Título: Sistema de consultas evita 65 golpes por dia
 
O presidente Sérgio Lopes Sobrinho com o diretor Subhi Khalil do SCPC da Acim
 
A diretoria da Associação Comercial e Industrial de Marília (Acim), está reforçando o pedido junto aos comerciantes marilienses e da região, para que tomem muito cuidado neste mês de dezembro, quando o volume de pessoas é intenso dentro da loja, e podem surgir pressa no setor de crediário, quando normalmente as fraudes acontecem. “É preciso que o comerciante consulte sempre o banco de dados do SCPC para não correr riscos”, disse o presidente da entidade, Sérgio Lopes Sobrinho, ao colocar o Serviço Central de Proteção ao Crédito (SCPC) da Acim, como principal instrumento para não correr riscos nas vendas pelo crediário. “Quem consulta tem segurança”, afirmou o dirigente.
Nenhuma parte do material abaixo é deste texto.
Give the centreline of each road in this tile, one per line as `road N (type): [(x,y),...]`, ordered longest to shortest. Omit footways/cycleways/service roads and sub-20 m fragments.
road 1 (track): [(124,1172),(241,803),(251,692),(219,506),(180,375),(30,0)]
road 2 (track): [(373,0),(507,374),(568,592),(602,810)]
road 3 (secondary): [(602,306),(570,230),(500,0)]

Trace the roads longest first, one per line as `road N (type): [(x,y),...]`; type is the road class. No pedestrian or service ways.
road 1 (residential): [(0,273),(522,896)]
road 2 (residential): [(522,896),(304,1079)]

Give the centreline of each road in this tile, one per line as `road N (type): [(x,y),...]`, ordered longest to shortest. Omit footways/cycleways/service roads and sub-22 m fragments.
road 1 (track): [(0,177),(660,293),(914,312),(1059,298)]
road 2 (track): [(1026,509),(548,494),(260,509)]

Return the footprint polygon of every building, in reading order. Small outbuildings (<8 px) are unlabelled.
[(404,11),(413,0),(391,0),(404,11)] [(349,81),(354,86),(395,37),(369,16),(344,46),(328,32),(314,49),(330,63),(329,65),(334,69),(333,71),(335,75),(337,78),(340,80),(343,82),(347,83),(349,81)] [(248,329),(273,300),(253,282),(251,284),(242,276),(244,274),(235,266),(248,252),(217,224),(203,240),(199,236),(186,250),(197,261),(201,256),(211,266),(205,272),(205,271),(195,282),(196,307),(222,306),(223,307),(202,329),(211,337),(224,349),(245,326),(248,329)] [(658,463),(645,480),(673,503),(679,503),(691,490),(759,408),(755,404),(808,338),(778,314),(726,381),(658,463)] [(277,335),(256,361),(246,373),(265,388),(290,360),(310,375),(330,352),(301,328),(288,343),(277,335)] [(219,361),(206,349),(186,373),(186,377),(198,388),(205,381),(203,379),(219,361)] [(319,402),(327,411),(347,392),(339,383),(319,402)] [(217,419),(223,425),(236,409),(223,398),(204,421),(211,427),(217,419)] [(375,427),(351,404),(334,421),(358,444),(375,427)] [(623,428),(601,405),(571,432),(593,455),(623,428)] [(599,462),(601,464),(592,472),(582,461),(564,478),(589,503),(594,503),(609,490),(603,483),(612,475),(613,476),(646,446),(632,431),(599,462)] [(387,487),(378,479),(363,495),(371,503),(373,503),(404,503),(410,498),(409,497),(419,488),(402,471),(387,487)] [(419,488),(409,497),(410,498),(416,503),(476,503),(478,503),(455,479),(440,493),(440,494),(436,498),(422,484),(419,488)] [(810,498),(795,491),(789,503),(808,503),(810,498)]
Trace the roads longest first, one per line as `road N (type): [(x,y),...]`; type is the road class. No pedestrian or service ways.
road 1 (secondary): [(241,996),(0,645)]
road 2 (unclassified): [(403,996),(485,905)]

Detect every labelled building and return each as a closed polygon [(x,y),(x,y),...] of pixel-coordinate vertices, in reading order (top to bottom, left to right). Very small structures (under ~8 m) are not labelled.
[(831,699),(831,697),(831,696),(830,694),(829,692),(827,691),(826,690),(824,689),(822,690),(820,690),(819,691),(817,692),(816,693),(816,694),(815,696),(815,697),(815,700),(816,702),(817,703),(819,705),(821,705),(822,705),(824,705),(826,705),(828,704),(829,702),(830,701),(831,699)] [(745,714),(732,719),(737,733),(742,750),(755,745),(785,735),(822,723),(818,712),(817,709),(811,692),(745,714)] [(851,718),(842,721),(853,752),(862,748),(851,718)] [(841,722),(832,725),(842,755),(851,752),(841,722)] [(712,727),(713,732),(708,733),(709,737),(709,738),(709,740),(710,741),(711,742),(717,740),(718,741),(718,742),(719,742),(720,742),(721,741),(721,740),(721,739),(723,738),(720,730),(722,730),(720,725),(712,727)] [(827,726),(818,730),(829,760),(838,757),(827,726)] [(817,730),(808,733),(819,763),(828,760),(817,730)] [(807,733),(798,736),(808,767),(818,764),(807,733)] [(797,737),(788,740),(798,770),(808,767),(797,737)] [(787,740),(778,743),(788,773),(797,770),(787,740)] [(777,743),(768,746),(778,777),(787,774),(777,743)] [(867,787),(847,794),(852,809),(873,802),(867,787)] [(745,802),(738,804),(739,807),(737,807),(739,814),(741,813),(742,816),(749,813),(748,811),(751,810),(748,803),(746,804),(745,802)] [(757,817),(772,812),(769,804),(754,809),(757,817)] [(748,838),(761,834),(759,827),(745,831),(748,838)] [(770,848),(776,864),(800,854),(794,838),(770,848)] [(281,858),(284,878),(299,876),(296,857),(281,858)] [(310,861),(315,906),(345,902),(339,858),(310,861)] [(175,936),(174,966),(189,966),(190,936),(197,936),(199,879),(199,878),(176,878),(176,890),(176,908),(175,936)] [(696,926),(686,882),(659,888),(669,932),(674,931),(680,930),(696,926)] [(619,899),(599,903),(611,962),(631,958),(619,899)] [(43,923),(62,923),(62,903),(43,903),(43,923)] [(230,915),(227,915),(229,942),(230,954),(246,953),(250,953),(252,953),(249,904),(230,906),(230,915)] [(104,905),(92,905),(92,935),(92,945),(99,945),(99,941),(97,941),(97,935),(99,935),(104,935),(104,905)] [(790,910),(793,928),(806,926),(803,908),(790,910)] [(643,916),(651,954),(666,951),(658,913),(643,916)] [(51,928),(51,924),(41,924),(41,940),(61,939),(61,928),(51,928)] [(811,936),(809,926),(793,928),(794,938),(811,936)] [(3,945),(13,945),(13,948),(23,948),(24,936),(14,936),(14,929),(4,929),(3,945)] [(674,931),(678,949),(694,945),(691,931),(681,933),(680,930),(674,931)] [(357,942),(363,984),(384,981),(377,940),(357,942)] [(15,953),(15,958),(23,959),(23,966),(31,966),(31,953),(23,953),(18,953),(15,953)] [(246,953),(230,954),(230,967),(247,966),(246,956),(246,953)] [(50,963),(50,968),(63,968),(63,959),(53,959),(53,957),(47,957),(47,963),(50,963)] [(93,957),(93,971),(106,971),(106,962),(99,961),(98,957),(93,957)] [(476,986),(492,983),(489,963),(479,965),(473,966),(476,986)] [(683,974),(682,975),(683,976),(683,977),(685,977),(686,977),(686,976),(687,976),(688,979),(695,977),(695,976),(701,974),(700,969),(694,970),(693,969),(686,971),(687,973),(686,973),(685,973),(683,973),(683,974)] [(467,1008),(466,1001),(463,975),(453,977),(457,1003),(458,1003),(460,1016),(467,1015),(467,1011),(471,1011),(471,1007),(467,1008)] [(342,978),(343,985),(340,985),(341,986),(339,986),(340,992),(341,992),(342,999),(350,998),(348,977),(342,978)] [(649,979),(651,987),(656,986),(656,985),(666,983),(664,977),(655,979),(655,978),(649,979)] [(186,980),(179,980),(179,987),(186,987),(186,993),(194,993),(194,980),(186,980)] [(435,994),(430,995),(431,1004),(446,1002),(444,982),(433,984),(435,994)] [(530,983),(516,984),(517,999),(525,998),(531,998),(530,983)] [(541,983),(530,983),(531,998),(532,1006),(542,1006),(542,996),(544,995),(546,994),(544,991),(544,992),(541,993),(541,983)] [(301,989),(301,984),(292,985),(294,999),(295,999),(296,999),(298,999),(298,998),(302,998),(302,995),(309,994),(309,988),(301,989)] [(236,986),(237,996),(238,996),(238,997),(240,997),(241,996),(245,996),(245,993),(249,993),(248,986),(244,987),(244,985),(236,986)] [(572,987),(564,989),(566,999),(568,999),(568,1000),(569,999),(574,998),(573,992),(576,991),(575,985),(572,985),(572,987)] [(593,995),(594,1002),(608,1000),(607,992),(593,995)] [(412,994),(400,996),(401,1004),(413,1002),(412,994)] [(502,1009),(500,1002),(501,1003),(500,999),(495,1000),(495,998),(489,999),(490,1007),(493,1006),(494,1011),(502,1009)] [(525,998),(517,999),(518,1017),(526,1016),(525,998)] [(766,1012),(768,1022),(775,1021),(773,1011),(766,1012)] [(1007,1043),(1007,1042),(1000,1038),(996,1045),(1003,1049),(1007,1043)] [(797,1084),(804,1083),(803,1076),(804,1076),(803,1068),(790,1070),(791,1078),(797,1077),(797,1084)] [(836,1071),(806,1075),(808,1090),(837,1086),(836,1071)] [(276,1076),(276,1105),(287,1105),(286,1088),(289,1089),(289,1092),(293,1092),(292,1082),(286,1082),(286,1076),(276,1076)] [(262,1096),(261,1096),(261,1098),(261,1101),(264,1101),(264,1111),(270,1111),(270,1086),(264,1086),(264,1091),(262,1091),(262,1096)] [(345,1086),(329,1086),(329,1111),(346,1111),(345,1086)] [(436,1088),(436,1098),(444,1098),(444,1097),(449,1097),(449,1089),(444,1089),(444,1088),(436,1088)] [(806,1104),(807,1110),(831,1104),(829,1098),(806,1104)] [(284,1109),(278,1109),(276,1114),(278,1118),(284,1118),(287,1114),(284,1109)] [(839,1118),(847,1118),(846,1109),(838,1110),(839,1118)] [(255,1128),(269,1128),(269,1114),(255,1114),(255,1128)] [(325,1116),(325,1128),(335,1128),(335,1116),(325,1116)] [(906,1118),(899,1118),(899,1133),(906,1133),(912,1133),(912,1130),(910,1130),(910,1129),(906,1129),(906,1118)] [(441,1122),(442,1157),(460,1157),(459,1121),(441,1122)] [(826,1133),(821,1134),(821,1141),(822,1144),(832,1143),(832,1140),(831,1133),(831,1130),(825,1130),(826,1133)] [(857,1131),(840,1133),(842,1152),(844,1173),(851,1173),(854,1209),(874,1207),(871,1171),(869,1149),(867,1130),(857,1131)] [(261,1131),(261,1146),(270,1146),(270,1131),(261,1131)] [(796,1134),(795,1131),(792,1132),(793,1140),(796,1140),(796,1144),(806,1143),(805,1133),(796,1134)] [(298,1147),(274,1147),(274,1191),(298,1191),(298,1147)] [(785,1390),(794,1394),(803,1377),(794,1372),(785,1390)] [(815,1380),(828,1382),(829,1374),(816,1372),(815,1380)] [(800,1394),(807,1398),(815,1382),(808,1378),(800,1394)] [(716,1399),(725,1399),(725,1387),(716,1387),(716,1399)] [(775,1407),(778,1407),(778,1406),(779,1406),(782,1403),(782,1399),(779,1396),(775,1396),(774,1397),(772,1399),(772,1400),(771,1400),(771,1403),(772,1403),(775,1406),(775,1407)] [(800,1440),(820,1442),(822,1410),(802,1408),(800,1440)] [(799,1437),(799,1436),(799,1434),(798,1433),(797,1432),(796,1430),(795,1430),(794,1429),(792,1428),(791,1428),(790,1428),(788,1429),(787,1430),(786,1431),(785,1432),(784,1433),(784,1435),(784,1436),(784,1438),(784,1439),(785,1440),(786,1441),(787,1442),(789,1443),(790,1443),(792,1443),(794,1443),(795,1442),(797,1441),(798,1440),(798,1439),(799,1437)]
A área de detecção e prevenção à fraude do SCPC prevê evitar mais de 16 mil golpes a empresas usuárias dos serviços da Acim, quanto a pessoas jurídicas. Segundo o responsável pelo SCPC da Acim, Subhi Ahmad Khalil Abu Khalil, o ano de 2008 deve fechar com uma média de 65 golpes evitados por dias. “Comparado com o ano passado, houve um crescimento de 24% do total de golpes evitados”, disse o dirigente que considera o sistema do SCPC como um dos mais eficazes neste sentido. “Houve um aumento de 23% na média diária”, completou o dirigente ao reforçar o pedido da diretoria da Acim em solicitar para que todos os comerciantes não deixem de consultar o banco de dados.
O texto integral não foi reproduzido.